Purpose: To synthesise current literature regarding applications of universal design (UD) to built environments that promote social participation, identify areas of agreement and areas requiring further attention and development. Occupations refer to personally meaningful activities, which people need, want or must do as part of their daily life.
Materials and methods: Recently published literature (January 2011-December 2017) relevant to UD and built environments, and pertaining to any discipline or professional area, were identified via a systematic search of databases in the EbscoHOST platform. The person-environment-occupation (PEO) model was chosen as a theoretical framework for the review, which included a sample of 33 peer reviewed journal articles.

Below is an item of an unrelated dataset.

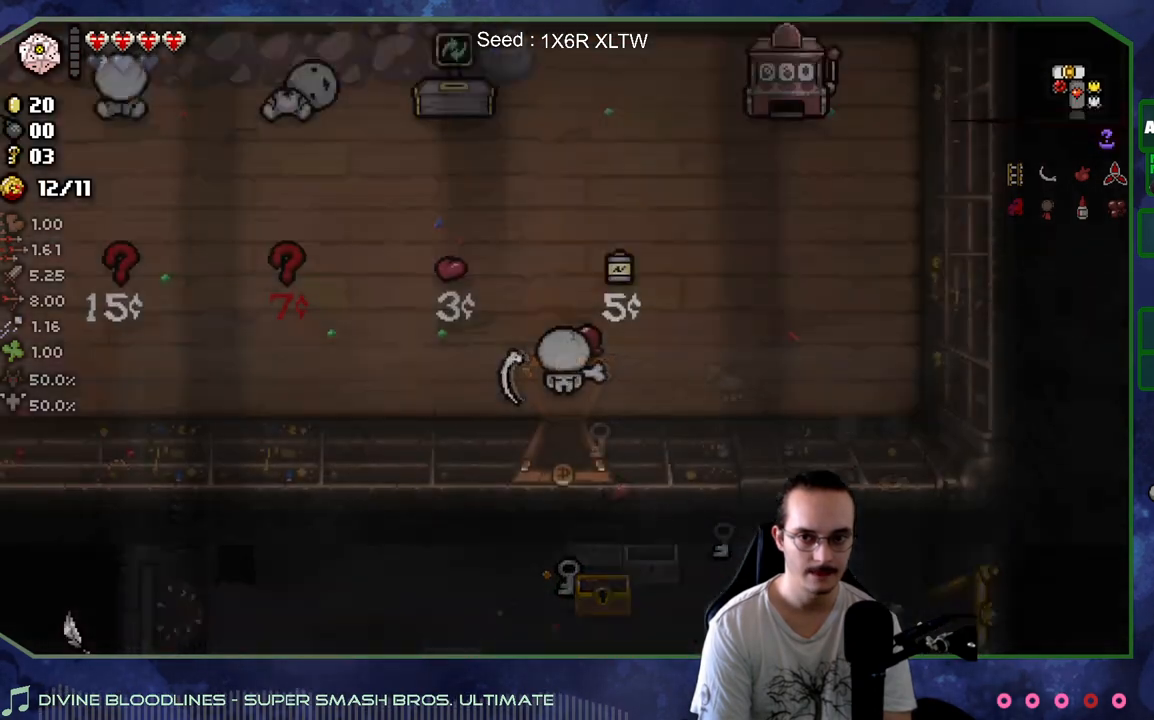
{"buttons": [], "left_stick": "right", "right_stick": "center", "events": [[250, "left_stick", "right"]]}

Results: The current discourse is driven more by description, discussion, and commentary than empirical approaches; although, a combination of quantitative, qualitative, and mixed methods approaches was employed. Much of the current discourse on UD and the built environment focuses on the person and the environment, with the occupations carried out in built environments and the interaction between these domains not referred to in much detail.
Conclusions: Including occupations, social participation, multi- and trans-disciplinary collaboration, and multicultural perspectives in the ongoing discourse around UD would enable the concept to reach its full potential as a medium for social justice. Implications for Rehabilitation The universal design (UD) process must account for the occupations that people perform in the built environment. Multi-disciplinary research and development, using multiple methods, is the most appropriate approach to investigate the application of UD to the built environment. Key areas of contention within the current discourse include meaningful inclusion of non-professional stakeholders, tensions between embracing and eliminating diversity and how professional education should be delivered.
Keywords: ITEA process; Inclusive design; PEO model; design for all; social participation.